Q2: The items mentioned from 2020 will also be receiving attention in 2021 and we will be keeping the community advised of progress through local newsletters and Facebook pages. The hidden gem that is the Truby King Recreation Reserve at Seacliff will be receiving our attention this year as we aim to give the revised management plan some teeth to enable us to get on top of much needed maintenance work. An improvement to the poor bus service in our area is very much a focus, although most of that rests with the Otago Regional Council. Following some public meetings last year, we are looking to make progress with the start of the cycleways through our area, which will eventually connect Oamaru with Dunedin.

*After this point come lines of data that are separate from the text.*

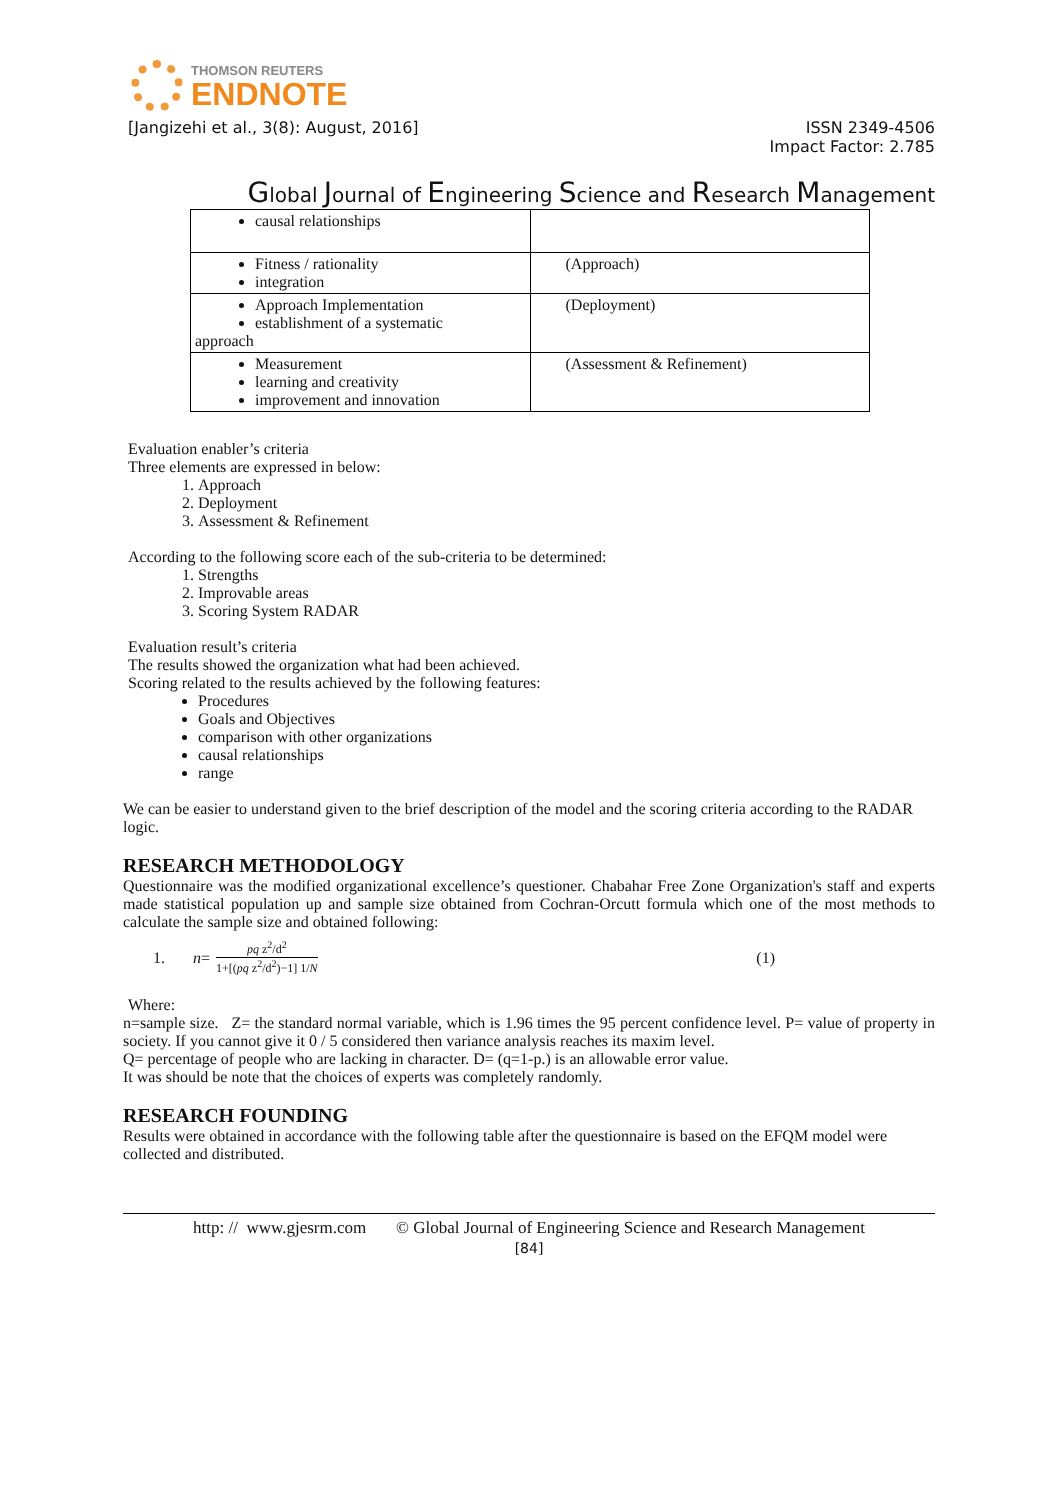THOMSON REUTERS
ENDNOTE
[Jangizehi et al., 3(8): August, 2016] ISSN 2349-4506
Impact Factor: 2.785
Global Journal of Engineering Science and Research Management
| causal relationships | |
| Fitness / rationality integration | (Approach) |
| Approach Implementation establishment of a systematic approach | (Deployment) |
| Measurement learning and creativity improvement and innovation | (Assessment & Refinement) |
Evaluation enabler’s criteria
Three elements are expressed in below:
1. Approach
2. Deployment
3. Assessment & Refinement
According to the following score each of the sub-criteria to be determined:
1. Strengths
2. Improvable areas
3. Scoring System RADAR
Evaluation result’s criteria
The results showed the organization what had been achieved.
Scoring related to the results achieved by the following features:
Procedures
Goals and Objectives
comparison with other organizations
causal relationships
range
We can be easier to understand given to the brief description of the model and the scoring criteria according to the RADAR logic.
RESEARCH METHODOLOGY
Questionnaire was the modified organizational excellence’s questioner. Chabahar Free Zone Organization's staff and experts made statistical population up and sample size obtained from Cochran-Orcutt formula which one of the most methods to calculate the sample size and obtained following:
1. n = pq z<sup>2</sup>/d<sup>2</sup> 1+[(pq z<sup>2</sup>/d<sup>2</sup>)−1] 1/N (1)
Where:
n=sample size. Z= the standard normal variable, which is 1.96 times the 95 percent confidence level. P= value of property in society. If you cannot give it 0 / 5 considered then variance analysis reaches its maxim level.
Q= percentage of people who are lacking in character. D= (q=1-p.) is an allowable error value.
It was should be note that the choices of experts was completely randomly.
RESEARCH FOUNDING
Results were obtained in accordance with the following table after the questionnaire is based on the EFQM model were collected and distributed.
http: // www.gjesrm.com © Global Journal of Engineering Science and Research Management
[84]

An aerial view of Roseneath and the West Harbour area. PHOTO: OTAGO DAILY TIMES FILES
An aerial view of Roseneath and the West Harbour area. PHOTO: OTAGO DAILY TIMES FILES

WEST HARBOUR COMMUNITY BOARD

CHAIRWOMAN FRANCISCA GRIFFIN

Francisca Griffin
Francisca Griffin

Q1: Covid, Covid, Covid, and all its implications.

As a society, we are having a good hard look at how we live, and on a local level, how we can go about that.

Council projects were variously put on hold, scaled back, or went ahead as shovel ready.

We missed out on two meetings which, of course, are very important.

We presented our annual plan submission, had an informal meeting, and I met with the council executive leaders team and the mayor, all via Zoom.

It was very exciting for us to see the next phase of the shared path begin and we are looking forward to the end of 2022, when it is due for completion.

Port Otago worked with Maersk Shipping, requesting that it installs mufflers on their its noisy Rio class ships, which it did.

Q2: We will continue to advocate for all West Harbour residents, at the grassroots level, keeping our eye on the natural and built environment, assisting with projects where we can, listening to our residents, and acting where we are able to.

On Saturday, January 30, we are joining with Port Chalmers Lions to hold a collection day for electronic waste and scrap metal alongside the skip day that is taking place at Watson Park, Port Chalmers.

We see this as a great initiative to get people thinking about their waste, and how we can divert it from landfill.